▸ DOCUMENT EXTRACT:
Thank you!:) - May 29th 2009, 04:21 PMSpec
Use the quotient rule.

If $\displaystyle y(x)=\frac{g(x)}{h(x)}$ then $\displaystyle y'(x)=\frac{g'(x)h(x)-g(x)h'(x)}{[h(x)]^2}$ - May 29th 2009, 07:46 PMhemi
I really don't mean to be a pest, but could you go a bit further and show me how I'g plug in these variables. All this is pretty new to me (I know that's a terrible excuse) ... Sorry. :/ I'm having a lot of trouble with this stuff. (Worried)

- May 30th 2009, 02:43 AMSpec
$\displaystyle y(x)=\frac{4x-5}{x^2-1}

$

Let $\displaystyle g(x)=4x-5$ and $\displaystyle h(x)=x^2-1$

Then $\displaystyle g'(x)=4$ and $\displaystyle h'(x)=2x$

Plug this into the formula above and you get:

$\displaystyle y'(x)=\frac{g'(x)h(x)-g(x)h'(x)}{[h(x)]^2}=\frac{4(x^2-1)-2x(4x-5)}{(x^2-1)^2}=...$

At the point (0,5), the x value is 0, so just plug in 0 instead of x into the derivative.

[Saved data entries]
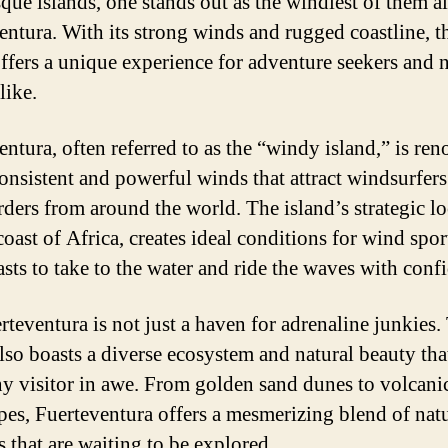
que islands, one stands out as the windiest of them al
entura. With its strong winds and rugged coastline, t
offers a unique experience for adventure seekers and 
like.
entura, often referred to as the “windy island,” is re
 consistent and powerful winds that attract windsurfer
rders from around the world. The island’s strategic lo
coast of Africa, creates ideal conditions for wind spor
asts to take to the water and ride the waves with conf
rteventura is not just a haven for adrenaline junkies.
also boasts a diverse ecosystem and natural beauty tha
ny visitor in awe. From golden sand dunes to volcani
pes, Fuerteventura offers a mesmerizing blend of nat
 that are waiting to be explored.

▸ EXERCISE PROMPT:
Shorten the paragraph of the quotient rule discussion that begins "At the point (0,5)" while keeping its main facts.

▸ ANSWER BELOW:
At (0,5), x is 0, so substitute 0 for x in the derivative.